Les acquis des premiers débrayages

- La direction renonce à la suppression de la prime de rentrée (187,20 €).
- Elle renonce à la baisse de 18 à 15 % de la majoration de nuit.
- Elle revient sur la suppression pure et simple de la PEG pour les salariés ayant plus de 20 ans d’ancienneté.
Ces reculs sont à mettre à l’actif de tous les salariés qui ont manifesté leur mécontentement auprès de leur hiérarchie, auprès des représentants syndicaux et en  participant aux différentes actions.
 

Mais la direction PSA ne désarme pas

- Elle maintient un gel de salaire pour les prochaines années, qui se traduirait par la baisse du pouvoir d’achat des salariés, accentué par les hausses de CSG et de cotisations-retraites.
- Si elle annonce l’intégration dans le salaire de base pour ceux  qui la touche aujourd’hui, elle maintient sa volonté de ne plus verser la prime PEG  pour tous ceux qui y auraient droit (ou changeraient de tranche) dans les prochaines années.
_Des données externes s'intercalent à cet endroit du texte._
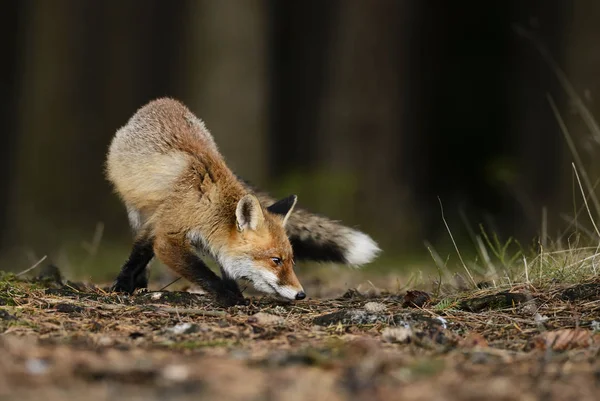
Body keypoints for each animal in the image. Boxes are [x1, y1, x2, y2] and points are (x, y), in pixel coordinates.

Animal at [106, 98, 380, 304]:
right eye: (276, 261)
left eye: (292, 261)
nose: (301, 294)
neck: (207, 207)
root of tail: (163, 101)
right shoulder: (168, 235)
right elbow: (199, 271)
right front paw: (230, 297)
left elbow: (225, 267)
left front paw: (233, 290)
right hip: (139, 211)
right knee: (141, 245)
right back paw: (131, 283)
L’intégration est donc principalement une mesure anti-jeunes.
- La direction veut toujours supprimer la majoration de 45 % pour le travail du samedi. Avec le système de modulation envisagé, les salariés se retrouveraient à faire des samedis obligatoires et non payés, à gogo, avec rien sur la paie à la fin du mois !
- Par ailleurs, la direction n’a toujours pas pris en considération l’avis unanime des salariés contre les mobilités forcées. 
- Elle repousse au 25 septembre (ou 11 octobre) l’annonce des mauvais coups qu’elle veut porter sur la flexibilité des horaires (overtime) et les RTT, en espérant que d’ici là, les salariés seront démobilisés. 
 

Amplifions la mobilisation

Par leur débrayage massif, les salariés de Mulhouse ont montré la voie.
La CGT appelle l’ensemble du personnel du groupe à maintenir et amplifier la mobilisation.
A discuter dans chaque atelier, chaque service, dans l’unité la plus large d’une action concertée de débrayage dans tous les sites PSA, avant la fin du mois.